Brown takes the most tired metaphor of all time, the tiny seed that grows into a big tree, and makes it somehow sound even more trite by claiming the anti-vax, anti-lockdown movement is in its larval stage. He then veers from this tiny tree struggling to grow out of its seed back to lines like, "A forced vaccine, like a bad dream, they'll plant a microchip, every woman, child and man" and "5G radiation, beamed to Earth from space by satellites, the scientist and mediatrist (which we're guessing is a cross between a member of the media and a podiatrist), trying to tell me two and two is five."

On the bright side, this is song gives great insight into the mind of conspiracy theorists.
5. Eric Clapton's "This Has Gotta Stop"
Eric Clapton has become the walking embodiment of the phrase, "OK, boomer." He's not just a musical staple of the Baby Boomer generation. He's also taken on its aging paranoia. Mark our words: One day, he'll release a song called "Get Off My Lawn." He's got nowhere else left to go.

Clapton isn't just a member of the anti-vax movement, he's one of its executive producers. Really. Clapton has put up money to champion anti-vax bands (Christ, it's a genre now) like Jam for Freedom, which is, really, an actual band.

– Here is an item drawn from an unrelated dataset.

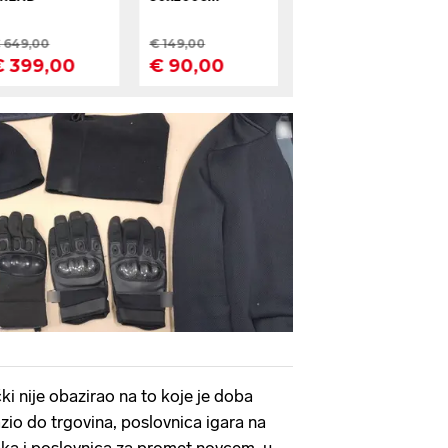
ki nije obazirao na to koje je doba
zio do trgovina, poslovnica igara na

Then earlier this year, the man who once implored us to "Cha-a-ange the world" is expressing how all "This has gotta stop" in his newest song of the same name. It's hard not to empathize with Clapton for expressing his exasperation at the events of the past few years, which have been tiring and dangerous no matter what wild stories you do or don't believe. However, the guitarist loses that traction by blaming everyone but the people and entities who aggravated and outright ignored the growing pandemic. Instead, he cries about how he "knew that something was going on wrong, when you started laying down the law," referring to lockdown and mask requirements, which isn't a stretch given the things Clapton has said about doing the bare minimum to stop the virus from spreading.

So instead of becoming a self-serving prophet exorcising the demons of our hatred, he's become something even worse: the lead singer of a dad band.